→ Problem
All of the records should be reproduced word for word, but no images may appear in the copy.

#### Supplied material ####

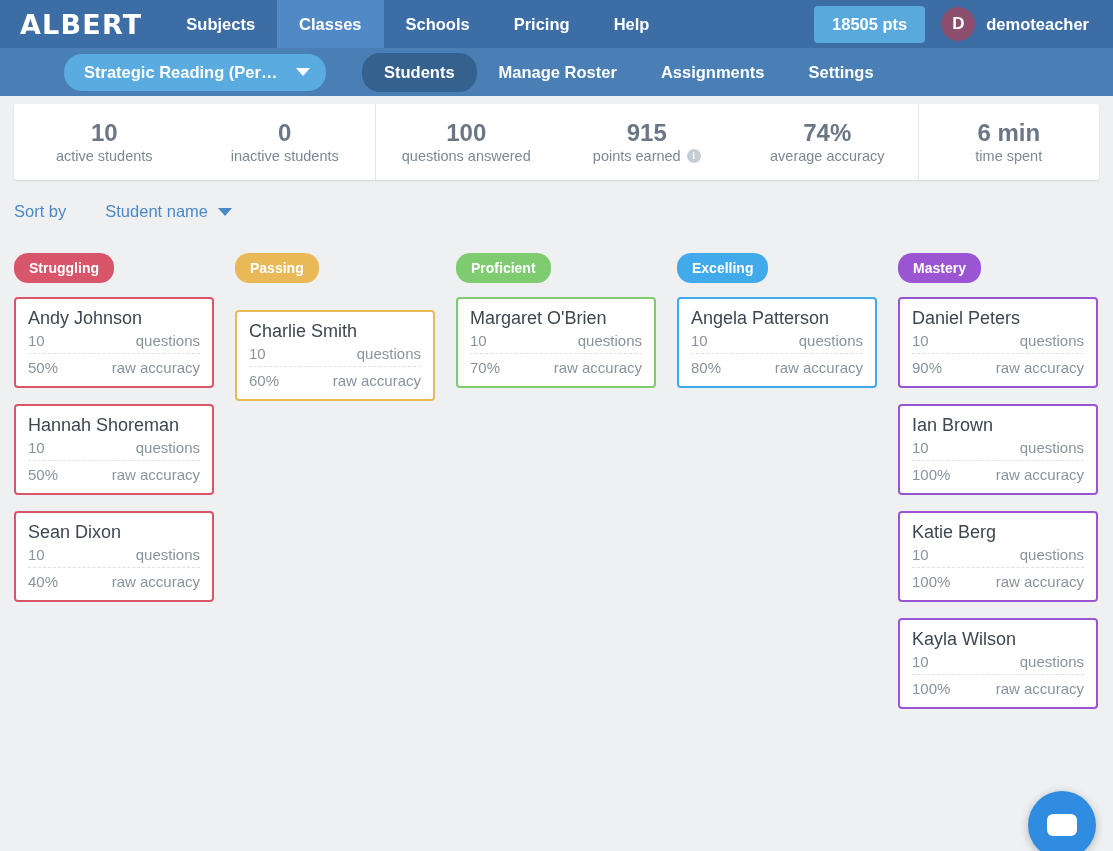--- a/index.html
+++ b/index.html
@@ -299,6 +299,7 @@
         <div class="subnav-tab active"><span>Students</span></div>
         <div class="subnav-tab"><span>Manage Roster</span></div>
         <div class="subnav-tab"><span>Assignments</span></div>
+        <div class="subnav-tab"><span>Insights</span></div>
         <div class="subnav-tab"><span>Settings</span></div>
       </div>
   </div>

####

→ Finished task
--- a/index.html
+++ b/index.html
@@ -299,6 +299,7 @@
         <div class="subnav-tab active"><span>Students</span></div>
         <div class="subnav-tab"><span>Manage Roster</span></div>
         <div class="subnav-tab"><span>Assignments</span></div>
+        <div class="subnav-tab"><span>Insights</span></div>
         <div class="subnav-tab"><span>Settings</span></div>
       </div>
   </div>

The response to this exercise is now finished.